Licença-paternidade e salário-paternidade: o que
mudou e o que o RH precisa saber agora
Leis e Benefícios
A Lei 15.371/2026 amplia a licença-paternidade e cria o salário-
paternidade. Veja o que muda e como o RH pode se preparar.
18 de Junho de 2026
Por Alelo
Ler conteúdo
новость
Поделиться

Exercise details: Could you rewrite the material with every "RH" changed to "DP" and everything else left as it is?

Result:
Licença-paternidade e salário-paternidade: o que
mudou e o que o DP precisa saber agora
Leis e Benefícios
A Lei 15.371/2026 amplia a licença-paternidade e cria o salário-
paternidade. Veja o que muda e como o DP pode se preparar.
18 de Junho de 2026
Por Alelo
Ler conteúdo
новость
Поделиться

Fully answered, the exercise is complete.